** Opening Extracted entries block **
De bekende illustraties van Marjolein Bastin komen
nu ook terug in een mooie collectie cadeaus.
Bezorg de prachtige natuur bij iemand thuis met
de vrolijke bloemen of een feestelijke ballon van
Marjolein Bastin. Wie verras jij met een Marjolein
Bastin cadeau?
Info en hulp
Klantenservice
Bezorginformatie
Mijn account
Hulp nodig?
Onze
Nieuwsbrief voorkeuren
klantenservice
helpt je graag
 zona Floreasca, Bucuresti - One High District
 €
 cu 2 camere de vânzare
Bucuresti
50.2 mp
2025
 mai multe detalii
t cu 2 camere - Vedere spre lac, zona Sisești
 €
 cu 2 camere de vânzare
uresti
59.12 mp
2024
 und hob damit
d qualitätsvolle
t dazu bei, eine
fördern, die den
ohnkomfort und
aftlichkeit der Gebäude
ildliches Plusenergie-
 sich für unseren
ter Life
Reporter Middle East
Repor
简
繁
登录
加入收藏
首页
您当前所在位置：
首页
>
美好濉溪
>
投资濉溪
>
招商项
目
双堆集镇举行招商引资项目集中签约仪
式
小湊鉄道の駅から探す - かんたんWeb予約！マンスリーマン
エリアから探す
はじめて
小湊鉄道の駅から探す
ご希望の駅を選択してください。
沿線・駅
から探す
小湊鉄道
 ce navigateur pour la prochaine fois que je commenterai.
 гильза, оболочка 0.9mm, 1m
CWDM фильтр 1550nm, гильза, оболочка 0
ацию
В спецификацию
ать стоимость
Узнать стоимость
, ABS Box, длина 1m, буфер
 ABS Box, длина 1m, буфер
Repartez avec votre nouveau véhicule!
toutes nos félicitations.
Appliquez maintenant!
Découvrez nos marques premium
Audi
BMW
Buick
** Closing Extracted entries block **
**The problem**
Nothing may be dropped or altered; repeat every record in full.

**Result of this task**
De bekende illustraties van Marjolein Bastin komen
nu ook terug in een mooie collectie cadeaus.
Bezorg de prachtige natuur bij iemand thuis met
de vrolijke bloemen of een feestelijke ballon van
Marjolein Bastin. Wie verras jij met een Marjolein
Bastin cadeau?
Info en hulp
Klantenservice
Bezorginformatie
Mijn account
Hulp nodig?
Onze
Nieuwsbrief voorkeuren
klantenservice
helpt je graag
 zona Floreasca, Bucuresti - One High District
 €
 cu 2 camere de vânzare
Bucuresti
50.2 mp
2025
 mai multe detalii
t cu 2 camere - Vedere spre lac, zona Sisești
 €
 cu 2 camere de vânzare
uresti
59.12 mp
2024
 und hob damit
d qualitätsvolle
t dazu bei, eine
fördern, die den
ohnkomfort und
aftlichkeit der Gebäude
ildliches Plusenergie-
 sich für unseren
ter Life
Reporter Middle East
Repor
简
繁
登录
加入收藏
首页
您当前所在位置：
首页
>
美好濉溪
>
投资濉溪
>
招商项
目
双堆集镇举行招商引资项目集中签约仪
式
小湊鉄道の駅から探す - かんたんWeb予約！マンスリーマン
エリアから探す
はじめて
小湊鉄道の駅から探す
ご希望の駅を選択してください。
沿線・駅
から探す
小湊鉄道
 ce navigateur pour la prochaine fois que je commenterai.
 гильза, оболочка 0.9mm, 1m
CWDM фильтр 1550nm, гильза, оболочка 0
ацию
В спецификацию
ать стоимость
Узнать стоимость
, ABS Box, длина 1m, буфер
 ABS Box, длина 1m, буфер
Repartez avec votre nouveau véhicule!
toutes nos félicitations.
Appliquez maintenant!
Découvrez nos marques premium
Audi
BMW
Buick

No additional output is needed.